**WHAT THE TASK REQUIRES:** Please work out how many lines below contain the word "MongoDB", and reply with only that number.

**RECORDS PROVIDED:**

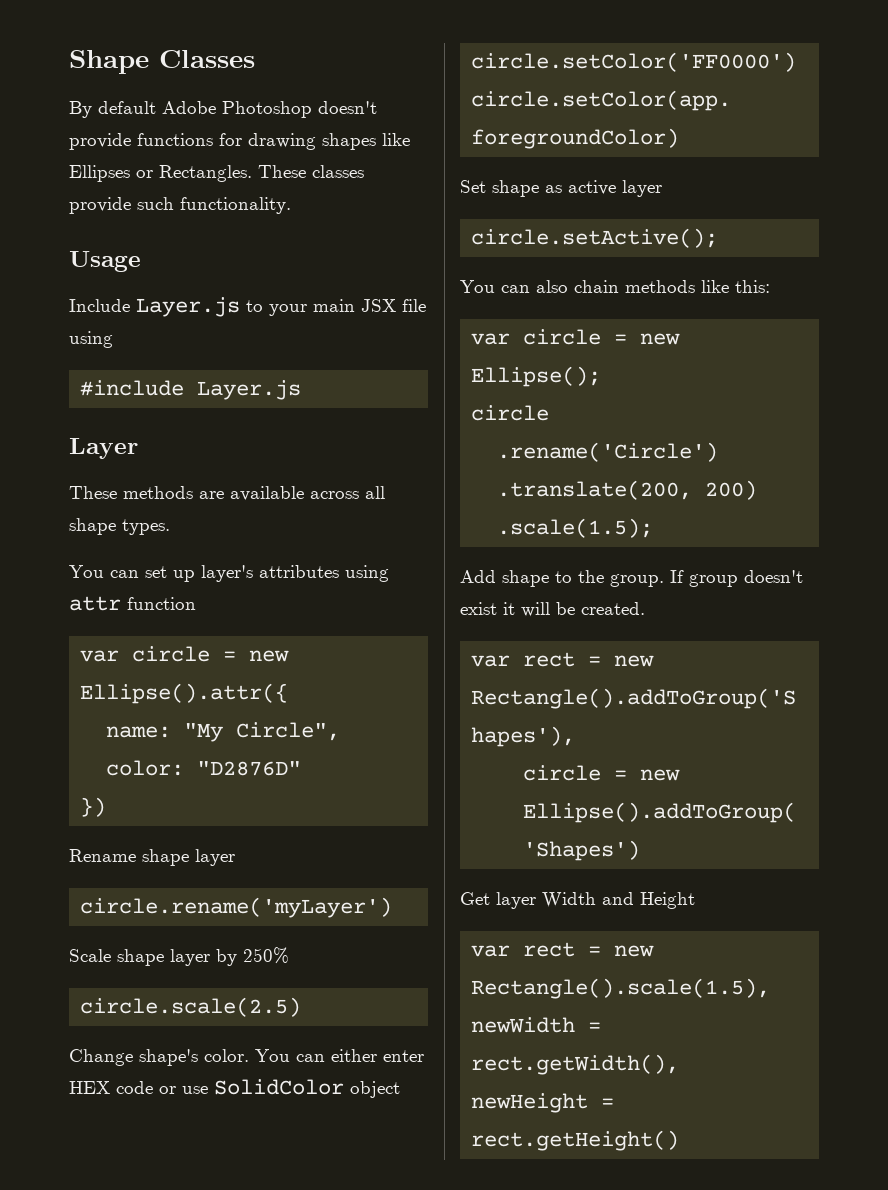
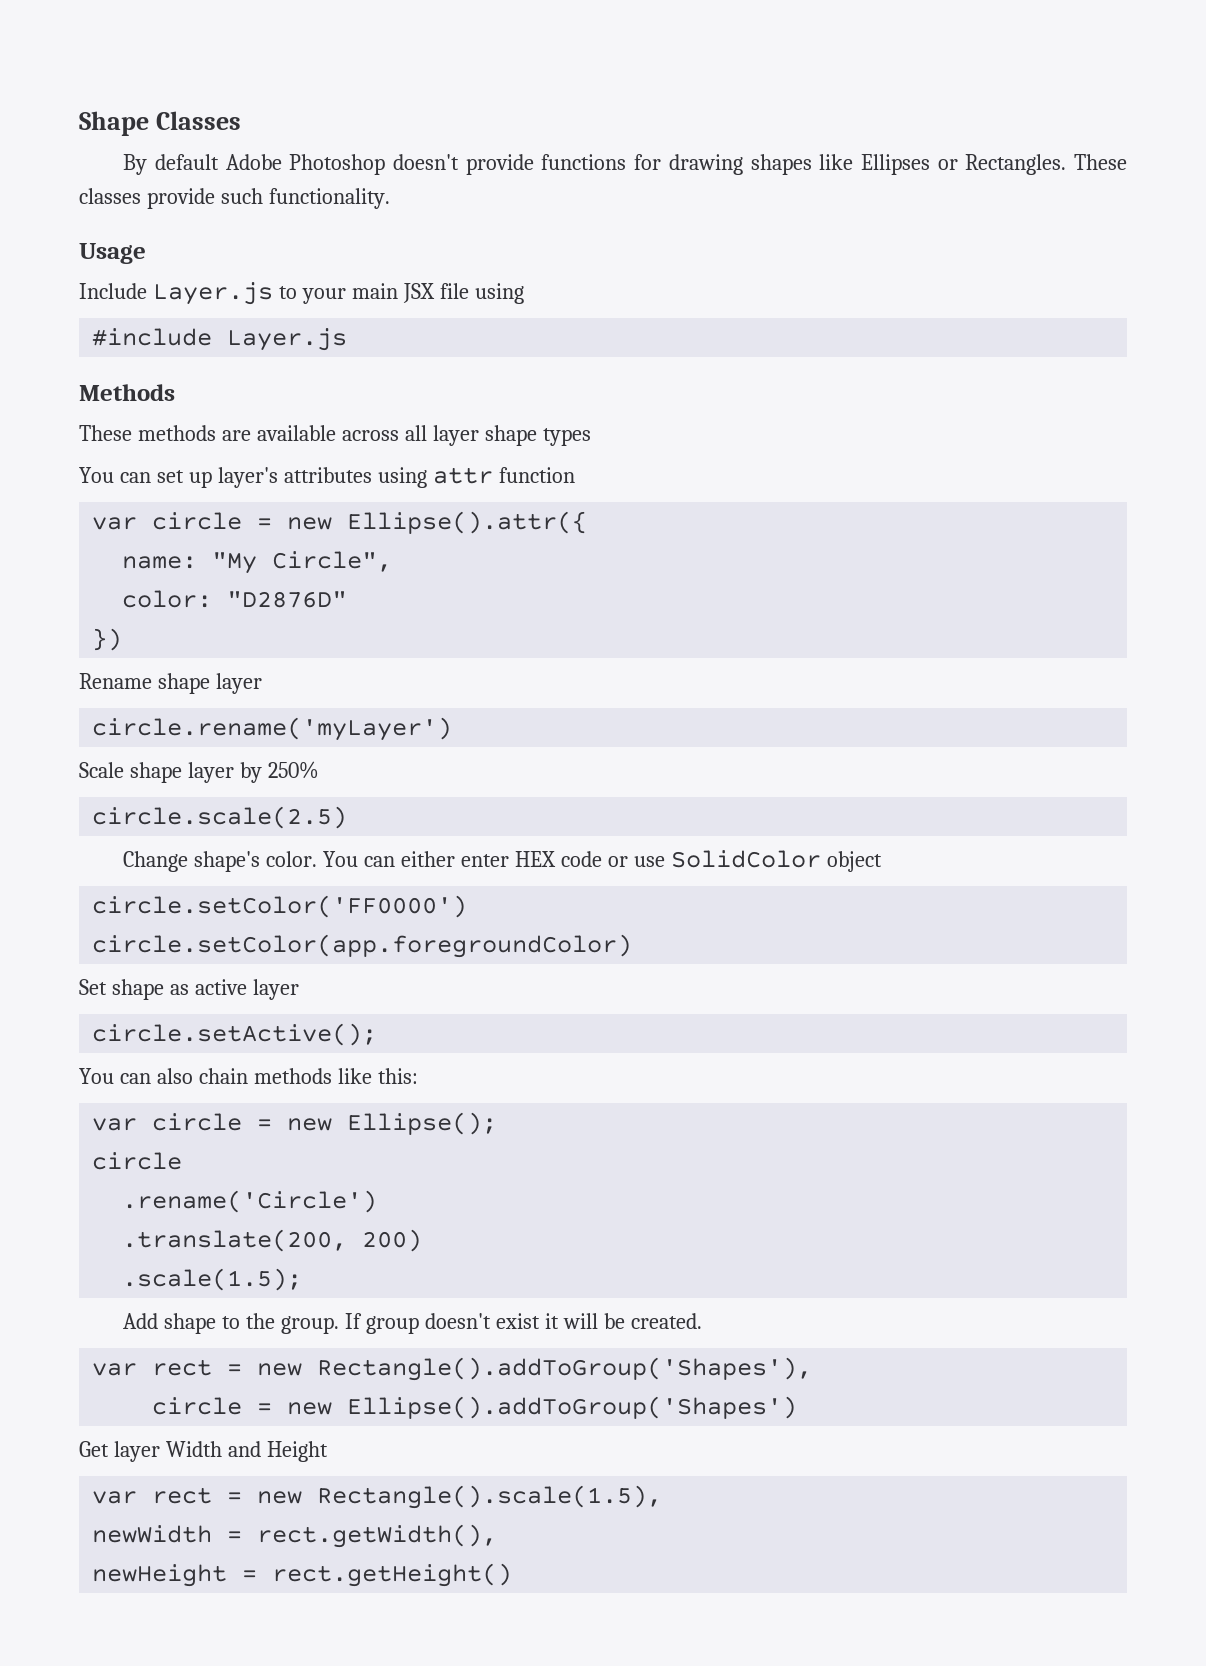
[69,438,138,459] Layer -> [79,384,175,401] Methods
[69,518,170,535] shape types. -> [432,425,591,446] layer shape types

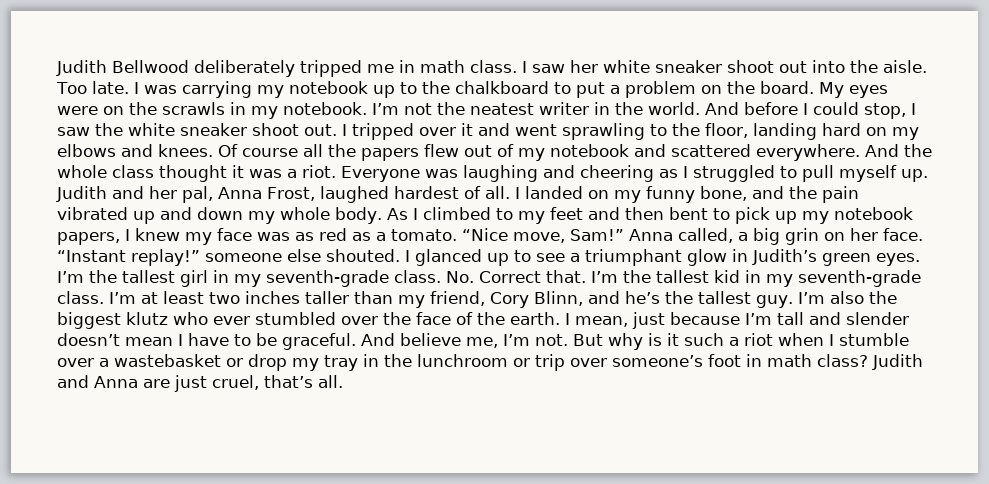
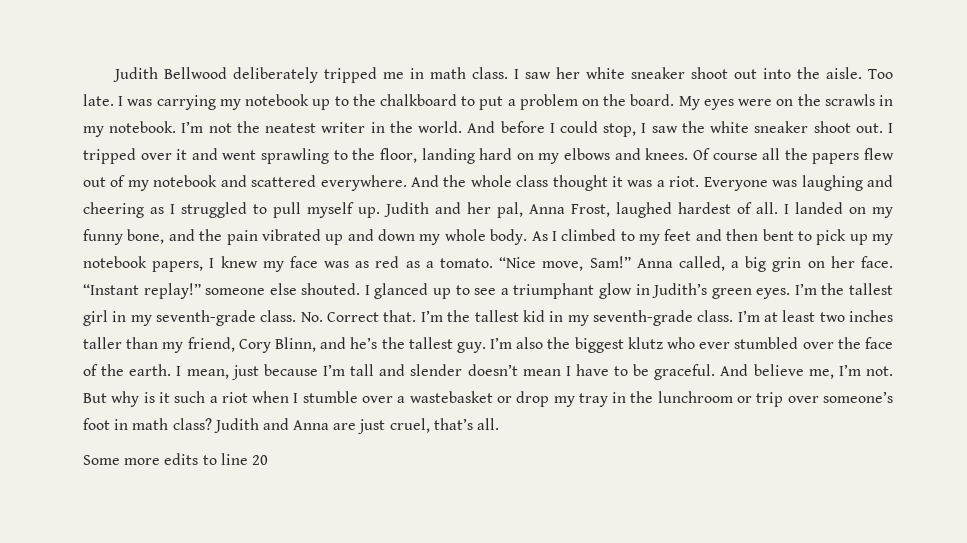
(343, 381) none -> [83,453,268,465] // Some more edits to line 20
--
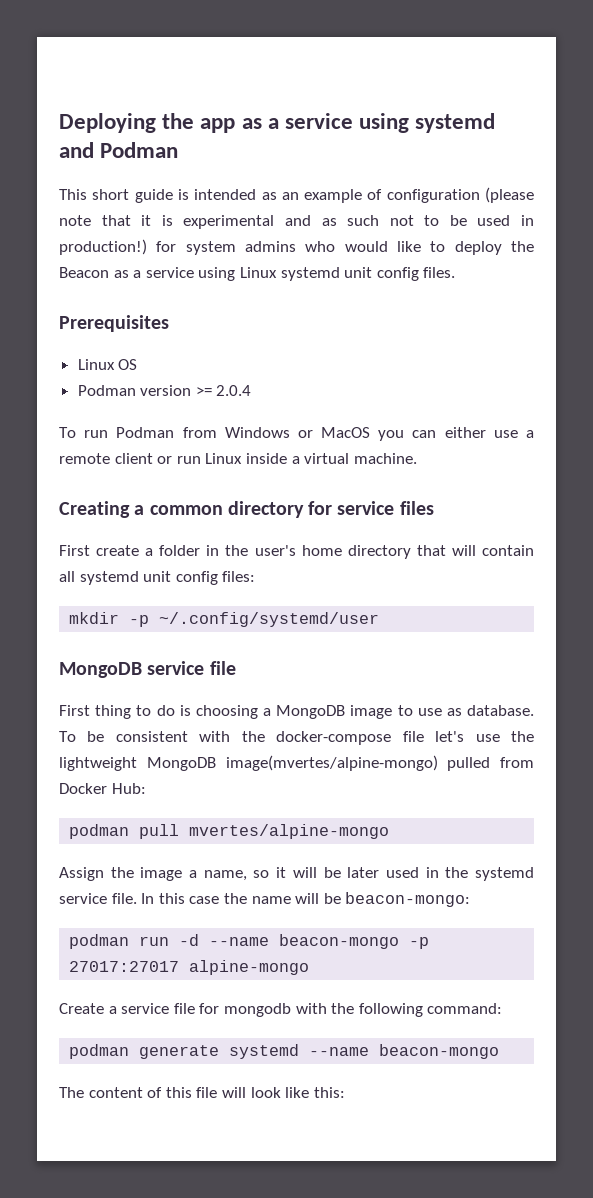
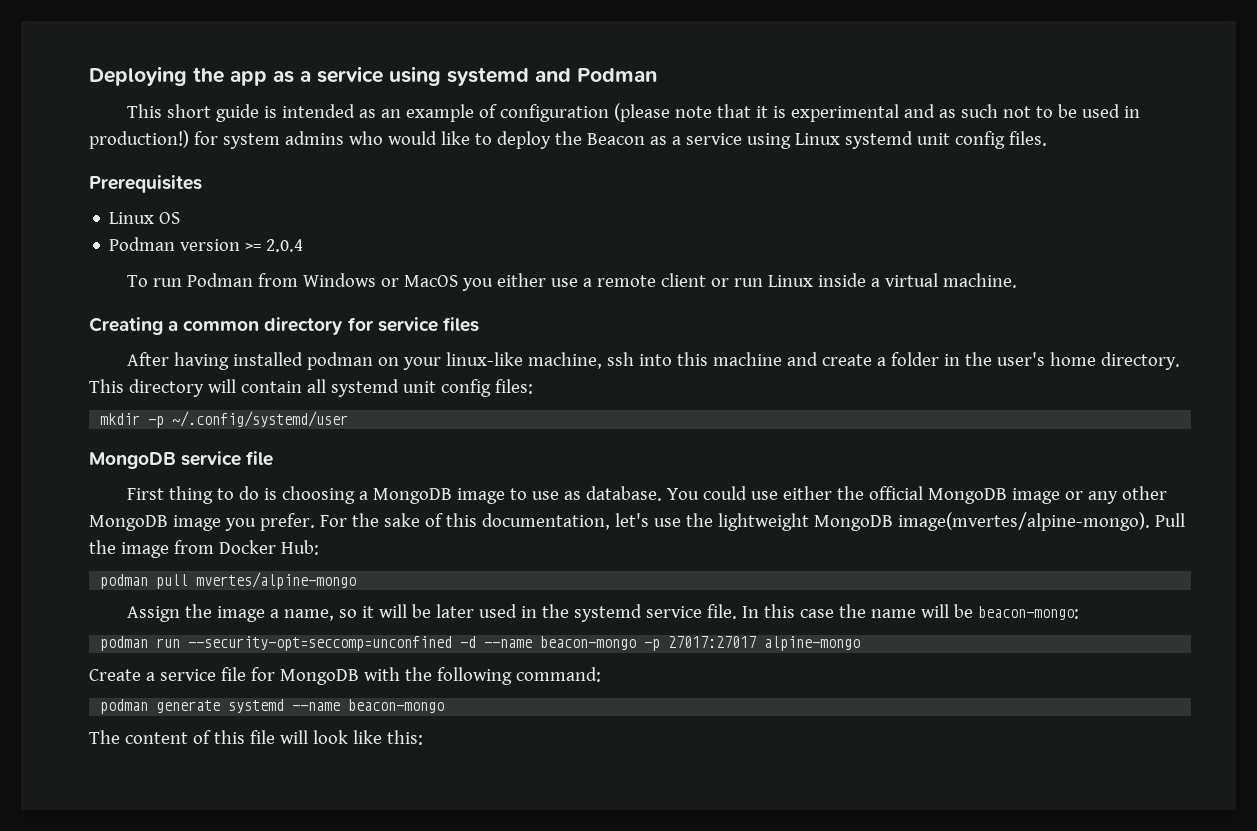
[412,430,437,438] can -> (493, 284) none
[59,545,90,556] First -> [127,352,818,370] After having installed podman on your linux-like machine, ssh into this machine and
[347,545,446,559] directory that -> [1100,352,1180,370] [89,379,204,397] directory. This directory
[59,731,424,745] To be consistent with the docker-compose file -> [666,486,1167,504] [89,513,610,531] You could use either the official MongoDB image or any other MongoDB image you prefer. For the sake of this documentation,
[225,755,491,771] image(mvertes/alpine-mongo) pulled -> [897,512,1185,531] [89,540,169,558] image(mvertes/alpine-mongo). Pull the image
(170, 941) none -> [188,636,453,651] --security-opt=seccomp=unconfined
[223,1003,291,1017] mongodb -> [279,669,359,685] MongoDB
...
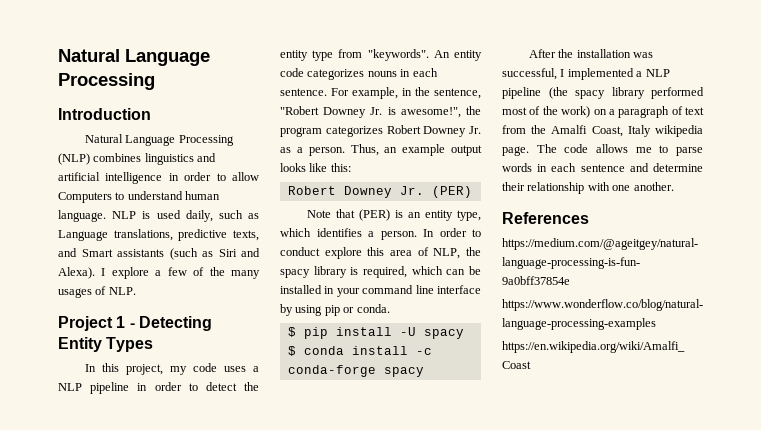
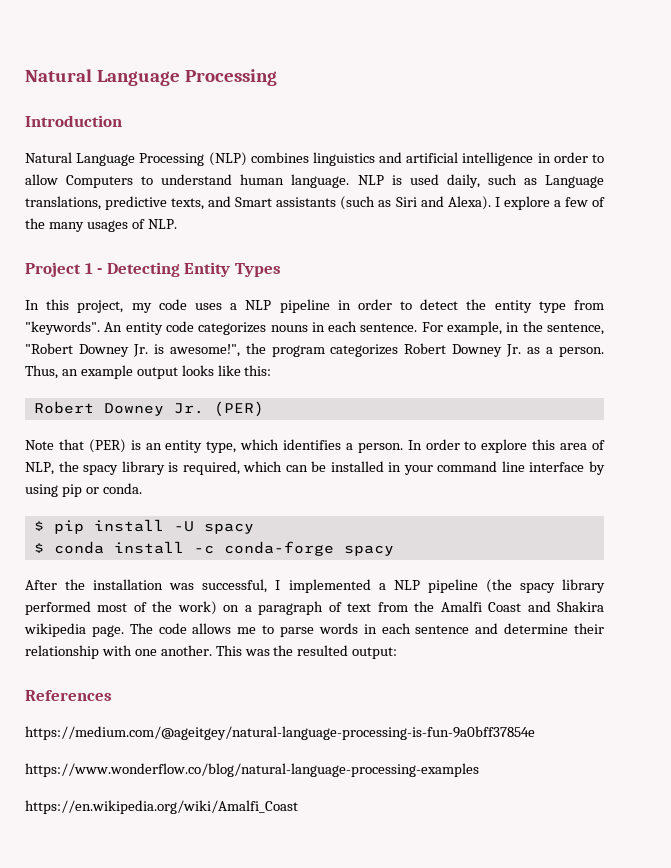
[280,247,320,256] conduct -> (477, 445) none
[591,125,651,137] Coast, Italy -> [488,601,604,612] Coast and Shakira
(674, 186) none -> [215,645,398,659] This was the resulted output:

**TASK OUTPUT:** 2